THE TASK. Show only those lines of the entries where the string "Police" is found.

::: EXCERPTED RECORDS :::

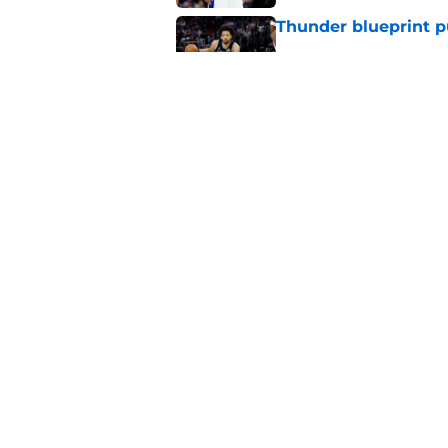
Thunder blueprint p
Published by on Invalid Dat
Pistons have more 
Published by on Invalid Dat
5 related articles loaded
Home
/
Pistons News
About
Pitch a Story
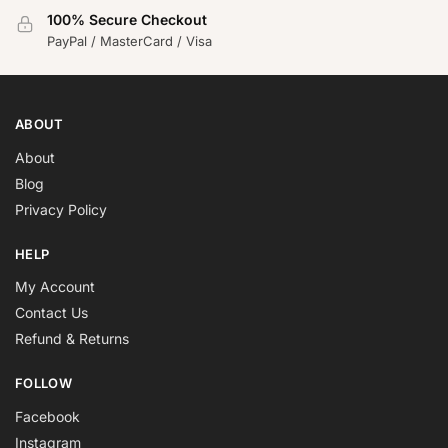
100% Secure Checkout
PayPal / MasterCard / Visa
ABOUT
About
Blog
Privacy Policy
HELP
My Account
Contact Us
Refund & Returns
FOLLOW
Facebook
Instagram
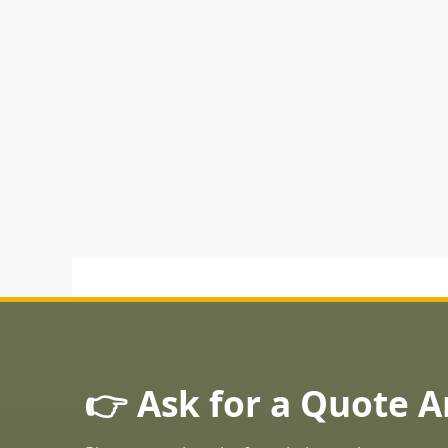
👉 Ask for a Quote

:::
::: EXCERPTED RECORDS :::

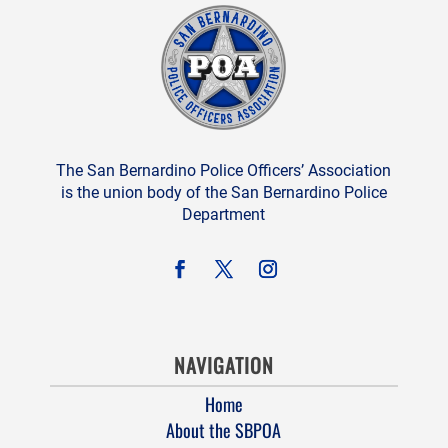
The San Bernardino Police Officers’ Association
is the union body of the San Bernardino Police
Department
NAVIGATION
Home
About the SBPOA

:::
::: EXCERPTED RECORDS :::

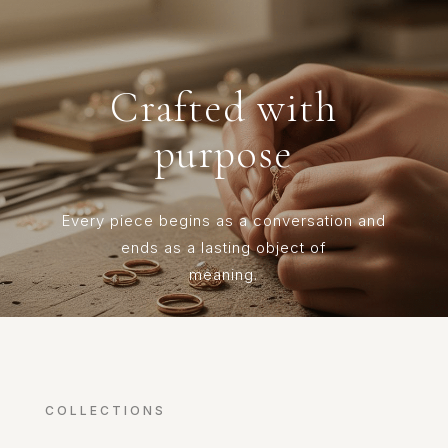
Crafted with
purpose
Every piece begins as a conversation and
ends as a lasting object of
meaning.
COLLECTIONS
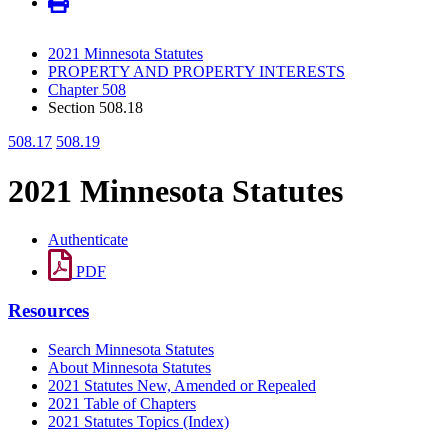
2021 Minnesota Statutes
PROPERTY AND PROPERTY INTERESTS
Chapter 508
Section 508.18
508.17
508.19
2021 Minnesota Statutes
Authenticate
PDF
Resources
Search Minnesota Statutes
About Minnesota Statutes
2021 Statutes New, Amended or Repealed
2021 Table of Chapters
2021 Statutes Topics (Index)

:::

WRITTEN ANSWER.
The San Bernardino Police Officers’ Association
is the union body of the San Bernardino Police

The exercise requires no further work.